Truckers in France are striking against soaring fuel prices. On March 21, several smaller independent road haulers are blocking access to highways in Normandy and northern France, mobilized by gasoline prices at the pump. Under the effects of inflation and the war in Ukraine, diesel or gasoline costs around €2/liter. “We demand a professional gasoline ceiling, a professional license for our drivers and a pricing of transport,” explained Dominique Durand, a member of the France TPE transport group, speaking to France Bleu Picardie radio. “We are being strangled by this increase in the price of fuel, which reaches 30%,” added Claude Baralle, manager of the transport company Cambrai Logistique Services, aalso on France Bleu Picardie. “We cannot pass this increase on to our customers.” Faced with the protest, the government announced on March 18, an envelope of €400 million for road transporters. Too late and not enough say angry truckers.

The soaring price of oil is hitting French fisherman very hard. As in most fishing ports of France, in Sète, a major fishing ports on the Mediterranean, fishermen are voicing their anger, blocking access to the commercial port and sailors demonstrated in front of the Prefecture of Montpellier.

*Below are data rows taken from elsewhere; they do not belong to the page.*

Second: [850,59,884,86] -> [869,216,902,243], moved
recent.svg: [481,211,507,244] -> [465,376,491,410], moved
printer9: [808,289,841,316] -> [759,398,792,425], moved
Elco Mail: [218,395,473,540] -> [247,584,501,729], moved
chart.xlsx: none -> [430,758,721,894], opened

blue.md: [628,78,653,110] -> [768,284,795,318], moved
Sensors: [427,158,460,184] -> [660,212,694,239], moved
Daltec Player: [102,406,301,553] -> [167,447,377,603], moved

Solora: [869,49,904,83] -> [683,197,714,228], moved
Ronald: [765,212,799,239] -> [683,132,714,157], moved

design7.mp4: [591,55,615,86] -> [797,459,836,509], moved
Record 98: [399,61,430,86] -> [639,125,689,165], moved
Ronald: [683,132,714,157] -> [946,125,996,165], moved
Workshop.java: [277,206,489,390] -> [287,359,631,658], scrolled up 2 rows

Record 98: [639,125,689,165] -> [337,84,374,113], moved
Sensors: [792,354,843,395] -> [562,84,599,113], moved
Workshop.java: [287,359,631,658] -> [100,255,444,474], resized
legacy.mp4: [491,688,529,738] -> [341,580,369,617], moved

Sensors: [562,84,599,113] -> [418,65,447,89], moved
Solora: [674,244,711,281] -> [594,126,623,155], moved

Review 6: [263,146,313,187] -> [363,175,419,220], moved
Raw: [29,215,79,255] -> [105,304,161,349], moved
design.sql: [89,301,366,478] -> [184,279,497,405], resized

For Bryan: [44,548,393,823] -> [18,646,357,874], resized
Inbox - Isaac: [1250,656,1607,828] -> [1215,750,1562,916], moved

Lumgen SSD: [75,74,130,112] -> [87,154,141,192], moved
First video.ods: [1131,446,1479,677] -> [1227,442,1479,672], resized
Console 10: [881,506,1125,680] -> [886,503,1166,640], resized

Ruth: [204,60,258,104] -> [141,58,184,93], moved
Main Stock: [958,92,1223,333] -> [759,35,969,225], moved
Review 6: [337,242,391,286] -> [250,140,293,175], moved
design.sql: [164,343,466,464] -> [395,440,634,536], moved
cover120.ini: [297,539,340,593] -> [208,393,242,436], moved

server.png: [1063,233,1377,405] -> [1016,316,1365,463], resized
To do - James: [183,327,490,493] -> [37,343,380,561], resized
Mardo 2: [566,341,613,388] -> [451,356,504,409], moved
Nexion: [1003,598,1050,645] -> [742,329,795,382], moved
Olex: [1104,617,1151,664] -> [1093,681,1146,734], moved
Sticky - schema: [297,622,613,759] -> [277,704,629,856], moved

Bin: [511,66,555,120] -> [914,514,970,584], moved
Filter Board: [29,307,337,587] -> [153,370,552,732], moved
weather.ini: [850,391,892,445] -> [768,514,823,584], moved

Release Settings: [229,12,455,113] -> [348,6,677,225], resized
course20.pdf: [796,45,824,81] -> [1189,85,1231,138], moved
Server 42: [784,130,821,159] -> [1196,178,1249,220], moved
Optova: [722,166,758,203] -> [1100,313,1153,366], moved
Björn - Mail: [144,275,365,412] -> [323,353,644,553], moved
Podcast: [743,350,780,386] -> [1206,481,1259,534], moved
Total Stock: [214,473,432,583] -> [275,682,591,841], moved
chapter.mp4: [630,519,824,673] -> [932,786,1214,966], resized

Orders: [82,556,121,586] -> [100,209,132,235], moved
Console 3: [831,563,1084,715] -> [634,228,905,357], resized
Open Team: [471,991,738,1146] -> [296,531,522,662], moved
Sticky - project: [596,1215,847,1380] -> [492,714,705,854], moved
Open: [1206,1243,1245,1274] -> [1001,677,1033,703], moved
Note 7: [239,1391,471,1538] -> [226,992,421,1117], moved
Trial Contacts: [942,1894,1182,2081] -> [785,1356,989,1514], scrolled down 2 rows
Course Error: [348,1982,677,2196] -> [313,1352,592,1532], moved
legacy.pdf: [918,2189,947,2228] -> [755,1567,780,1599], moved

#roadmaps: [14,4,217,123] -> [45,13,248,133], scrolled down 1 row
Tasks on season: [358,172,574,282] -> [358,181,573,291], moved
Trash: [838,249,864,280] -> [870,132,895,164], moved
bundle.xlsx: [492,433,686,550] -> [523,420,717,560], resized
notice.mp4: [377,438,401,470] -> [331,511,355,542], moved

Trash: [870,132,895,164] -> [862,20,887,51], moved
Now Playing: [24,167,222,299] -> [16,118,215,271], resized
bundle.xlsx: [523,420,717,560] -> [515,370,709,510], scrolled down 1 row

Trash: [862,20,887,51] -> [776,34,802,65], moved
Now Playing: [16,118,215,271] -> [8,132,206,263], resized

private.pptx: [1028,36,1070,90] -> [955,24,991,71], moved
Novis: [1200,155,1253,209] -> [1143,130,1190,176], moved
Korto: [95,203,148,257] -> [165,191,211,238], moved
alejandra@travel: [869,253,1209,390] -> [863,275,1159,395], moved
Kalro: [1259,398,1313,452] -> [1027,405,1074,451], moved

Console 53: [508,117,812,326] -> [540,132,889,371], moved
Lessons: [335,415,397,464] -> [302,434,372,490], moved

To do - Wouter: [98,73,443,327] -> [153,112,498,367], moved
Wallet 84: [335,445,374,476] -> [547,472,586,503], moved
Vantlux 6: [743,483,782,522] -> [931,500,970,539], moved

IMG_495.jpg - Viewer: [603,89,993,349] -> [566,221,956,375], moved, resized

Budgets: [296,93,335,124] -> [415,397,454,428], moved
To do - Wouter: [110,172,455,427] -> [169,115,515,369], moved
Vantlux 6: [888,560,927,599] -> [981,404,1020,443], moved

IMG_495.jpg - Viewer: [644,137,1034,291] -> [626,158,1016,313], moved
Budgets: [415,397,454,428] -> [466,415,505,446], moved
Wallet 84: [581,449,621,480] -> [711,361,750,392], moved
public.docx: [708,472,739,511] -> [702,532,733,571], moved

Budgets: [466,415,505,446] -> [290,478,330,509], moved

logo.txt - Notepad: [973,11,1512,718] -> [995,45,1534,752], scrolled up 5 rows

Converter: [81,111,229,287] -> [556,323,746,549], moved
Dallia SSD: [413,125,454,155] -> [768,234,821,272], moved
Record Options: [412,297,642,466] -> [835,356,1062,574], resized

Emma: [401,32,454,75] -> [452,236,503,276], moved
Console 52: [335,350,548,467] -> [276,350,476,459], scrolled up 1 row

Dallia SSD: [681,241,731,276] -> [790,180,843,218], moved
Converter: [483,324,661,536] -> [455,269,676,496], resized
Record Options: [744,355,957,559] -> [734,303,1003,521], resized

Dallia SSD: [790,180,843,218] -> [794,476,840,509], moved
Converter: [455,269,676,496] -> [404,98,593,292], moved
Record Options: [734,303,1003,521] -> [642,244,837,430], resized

Since the beginning of the war in Ukraine, the cost of its tax-free fuel exploded, from only 90 cents in early February. In March 2021, the price of a liter of “fishing diesel” was only 45 cents and today it has risen to €1.10, the first time it has crossed the €1 mark. The bill for a full tank of diesel has doubled. The most dependent trawlers consume 1,500 to 2,000 liters of fuel per day at sea, so inevitably, the profitability of the boats is affected. For fishermen it is more like a nightmare. They invent exotic tricks to limit their fuel consumption, such as reducing the size of their nets.

The French government will give handouts (with taxpayers money) to allow companies and sailors to be paid while the ship remains at dock, as long as prices are unaffordable. This clearly is what the investment bankers call the “destruction of demand” and supposed in the medium term to bring oil prices down, but when?

“People should realize that when units go out to sea, they lose money. They spend more money on fuel than they earn in fish,” says Bertrand Venling, director of Sathoan, the organization of Sétois fishermen. Finally, the 92 trawlers in the Mediterranean have received a small boost. Each boat should receive between €1,400 and €2,500 for not sailing. The measure is a first for French trawlers in the Mediterranean.